Golden State Warriors
Andrew Bogut guards Howard in 2007.
Doug Benc/Getty Images
Along with Phoenix, the Golden State Warriors are another perennially bad defensive team. The 101.2 PPG the Warriors allowed in 2011-12 was good for third worst in the league.
Golden State knew they needed to improve defensively when they traded for Andrew Bogut in March. In acquiring the Australian 7-footer, the Warriors got someone only two years removed from his breakout 2009-2010 season when he finished second in the league in blocks.
The problem is Bogut missed all but 12 games last season. He's developed a reputation for being injury prone.
Anytime a big man is coming off of a broken ankle, regaining balance and mobility takes time. Early season matchups should see better numbers for Howard as Bogut tries to get back in the swing of things.
When healthy, Andrew Bogut is a pretty good defender and one of the better shot blockers in the league. He's got an inch on Dwight and their weights are basically identical.
Although his acquisition certainly bolstered the Warriors' interior defense, head coach Mark Jackson will have his hands full trying to keep Bogut out of foul trouble when they play the Lakers. Remember, this franchise has been founded on offense for 20 years now.
Demarcus Cousins outmuscles Pau Gasol for a rebound.
Ezra Shaw/Getty Images
The No. 5 overall pick out of Kentucky in 2010, Cousins is the only player in the division that can match up physically as well as athletically with Dwight Howard. Demarcus' second season saw averages of 18.1 PPG and 11.0 RPG. Compare those to Howard's in his second year; 15.8 PPG and 12.5 RPG.
The similarities between the two don't stop there. Both posses raw, natural ability but lack polish and touch around the net.
The issue with Cousins isn't talent. It's discipline. He gets into foul trouble early way too often.
This is a matchup to watch for, because Cousins fired a little jab at Howard after the trade was announced. Per IAMAGM.com:
When reports that the Dwight Howard trade to the Lakers was finalized, DeMarcus Cousins responded by being DeMarcus Cousins. Using his instagram account under the username "boogiecousins", the Kings young big man posted a photo of himself dunking on Howard. Cousins was known to have a nasty rivalry with Andrew Bynum, so Dwight Howard should help fill that role immediately next year.
If Cousins can continue to develop, this should be the beginning of an awesome rivalry between these two.
Los Angeles Clippers
DeAndre Jordan is big enough to bang with Dwight Howard in the paint.
Sam Greenwood/Getty Images
It should come as no surprise that I think the Los Angeles Clippers have the best chance at stopping Howard.
They finished only a game behind the Lakers last year and were the only other winning team in the division.
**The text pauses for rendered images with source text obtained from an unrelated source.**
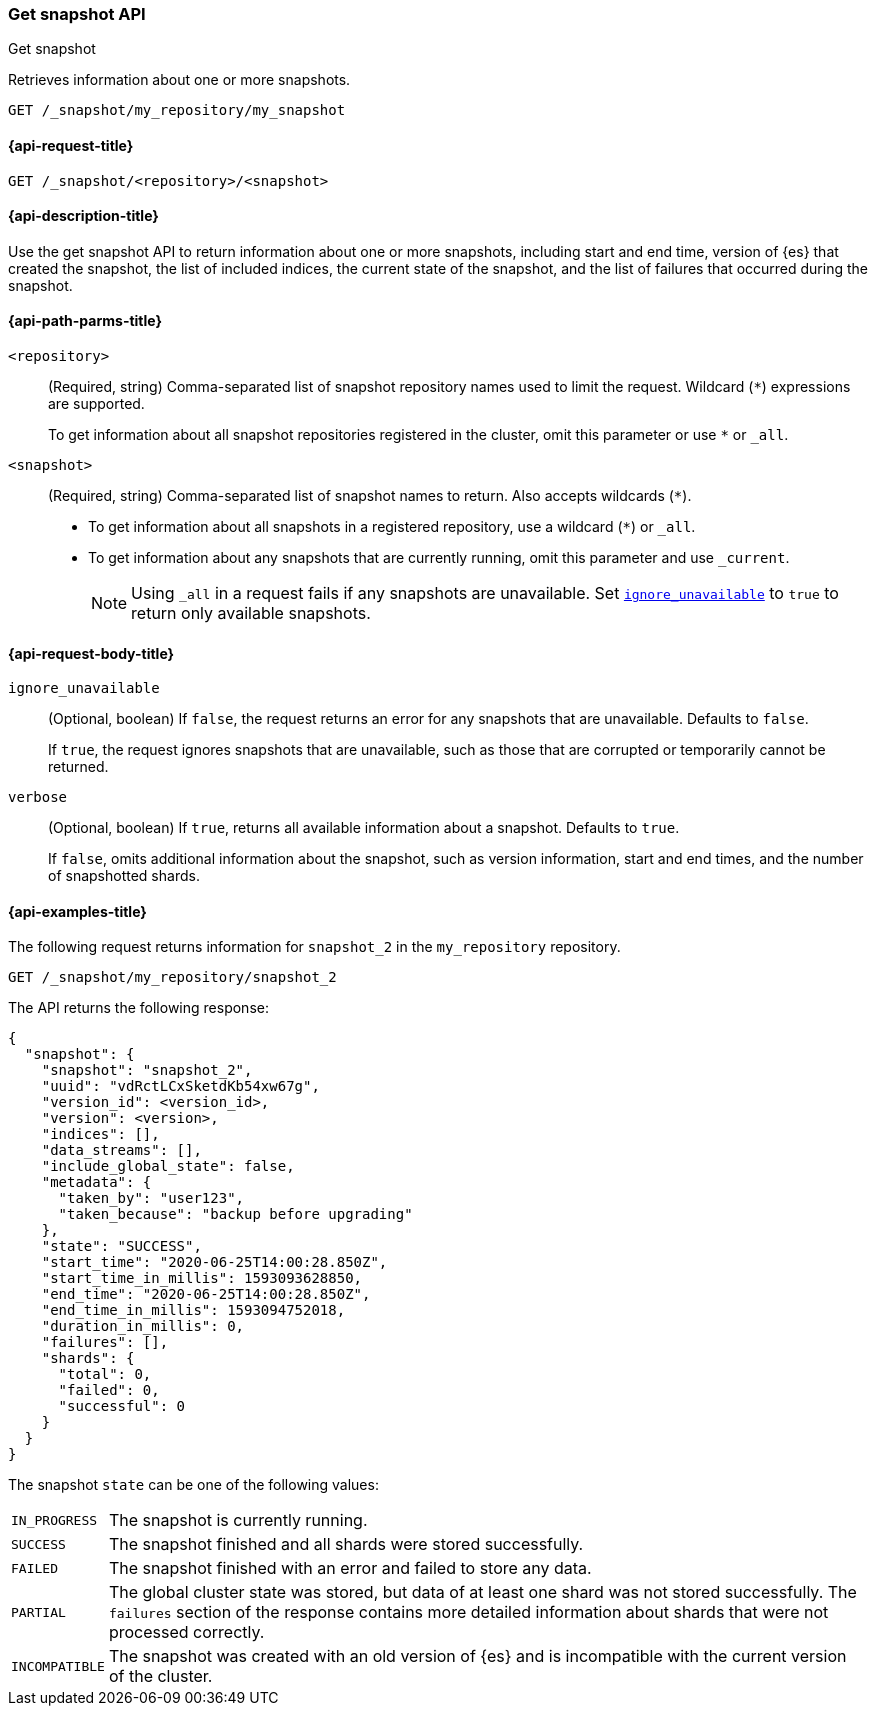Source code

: [[get-snapshot-api]]
=== Get snapshot API
++++
<titleabbrev>Get snapshot</titleabbrev>
++++

Retrieves information about one or more snapshots.

////
[source,console]
----
PUT /_snapshot/my_repository
{
  "type": "fs",
  "settings": {
    "location": "my_backup_location"
  }
}

PUT /_snapshot/my_repository/my_snapshot?wait_for_completion=true

PUT /_snapshot/my_repository/snapshot_2?wait_for_completion=true
----
// TESTSETUP
////

[source,console]
----
GET /_snapshot/my_repository/my_snapshot
----

[[get-snapshot-api-request]]
==== {api-request-title}

`GET /_snapshot/<repository>/<snapshot>`

[[get-snapshot-api-desc]]
==== {api-description-title}

Use the get snapshot API to return information about one or more snapshots, including start and end time, version of {es} that created the snapshot, the list of included indices, the current state of the snapshot, and the list of failures that occurred during the snapshot.

[[get-snapshot-api-path-params]]
==== {api-path-parms-title}

`<repository>`::
(Required, string)
Comma-separated list of snapshot repository names used to limit the request.
Wildcard (`*`) expressions are supported.
+
To get information about all snapshot repositories registered in the
cluster, omit this parameter or use `*` or `_all`.

`<snapshot>`::
(Required, string)
Comma-separated list of snapshot names to return. Also accepts wildcards (`*`).
+
* To get information about all snapshots in a registered repository, use a wildcard (`*`) or `_all`.
* To get information about any snapshots that are currently running, omit this parameter and use `_current`.
+
NOTE: Using `_all` in a request fails if any snapshots are unavailable. Set <<get-snapshot-api-ignore-unavailable,`ignore_unavailable`>> to `true` to return only available snapshots.

[role="child-attributes"]
[[get-snapshot-api-request-body]]
==== {api-request-body-title}

[[get-snapshot-api-ignore-unavailable]]
`ignore_unavailable`::
(Optional, boolean)
If `false`, the request returns an error for any snapshots that are unavailable. Defaults to `false`.
+
If `true`, the request ignores snapshots that are unavailable, such as those that are corrupted or temporarily cannot be returned.

`verbose`::
(Optional, boolean)
If `true`, returns all available information about a snapshot. Defaults to `true`.
+
If `false`, omits additional information about the snapshot, such as version information, start and end times, and the number of snapshotted shards.

[[get-snapshot-api-example]]
==== {api-examples-title}

The following request returns information for `snapshot_2` in the `my_repository` repository.

[source,console]
----
GET /_snapshot/my_repository/snapshot_2
----

The API returns the following response:

[source,console-result]
----
{
  "snapshot": {
    "snapshot": "snapshot_2",
    "uuid": "vdRctLCxSketdKb54xw67g",
    "version_id": <version_id>,
    "version": <version>,
    "indices": [],
    "data_streams": [],
    "include_global_state": false,
    "metadata": {
      "taken_by": "user123",
      "taken_because": "backup before upgrading"
    },
    "state": "SUCCESS",
    "start_time": "2020-06-25T14:00:28.850Z",
    "start_time_in_millis": 1593093628850,
    "end_time": "2020-06-25T14:00:28.850Z",
    "end_time_in_millis": 1593094752018,
    "duration_in_millis": 0,
    "failures": [],
    "shards": {
      "total": 0,
      "failed": 0,
      "successful": 0
    }
  }
}
----
// TESTRESPONSE[s/"uuid": "vdRctLCxSketdKb54xw67g"/"uuid": $body.snapshot.uuid/]
// TESTRESPONSE[s/"version_id": <version_id>/"version_id": $body.snapshot.version_id/]
// TESTRESPONSE[s/"version": <version>/"version": $body.snapshot.version/]
// TESTRESPONSE[s/"start_time": "2020-07-06T21:55:18.129Z"/"start_time": $body.snapshot.start_time/]
// TESTRESPONSE[s/"start_time_in_millis": 1593093628850/"start_time_in_millis": $body.snapshot.start_time_in_millis/]
// TESTRESPONSE[s/"end_time": "2020-07-06T21:55:18.129Z"/"end_time": $body.snapshot.end_time/]
// TESTRESPONSE[s/"end_time_in_millis": 1593094752018/"end_time_in_millis": $body.snapshot.end_time_in_millis/]
// TESTRESPONSE[s/"duration_in_millis": 0/"duration_in_millis": $body.snapshot.duration_in_millis/]

The snapshot `state` can be one of the following values:

[horizontal]
`IN_PROGRESS`::
  The snapshot is currently running.

`SUCCESS`::
  The snapshot finished and all shards were stored successfully.

`FAILED`::
  The snapshot finished with an error and failed to store any data.

`PARTIAL`::
  The global cluster state was stored, but data of at least one shard was not stored successfully.
  The `failures` section of the response contains more detailed information about shards
  that were not processed correctly.

`INCOMPATIBLE`::
  The snapshot was created with an old version of {es} and is incompatible with
  the current version of the cluster.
They also finished a respectable 13th in team defense.
That finally make this rivalry competitive. The return of Lamar Odom to the L.A. team he started his career with only adds to the intrigue as well.
DeAndre Jordan established himself last year as a defensive force. At 6-foot-11, 265 pounds, Jordan's built to withstand the punishment handed out when guarding Dwight Howard down low.
The overwhelming reason I picked the Clippers was because they're the only playoff-caliber team of the four we've talked about. They have legitimate superstars on their roster. More than anything, they're flying under the radar because Howard and the Lakers are getting all the attention.
The most likely defense you'll see these teams and others employ against Howard is forcing him to make free throws. Until he improves that area of his game drastically, he will remain somewhat of an offensive liability.
When the dust settles on the 2012-13 regular season, I don't see the Lakers having much trouble winning the Pacific. But will Dwight Howard be happy as the third choice on offense all season?
Only time will tell as to whether another former Orlando Magic center brings a title to L.A.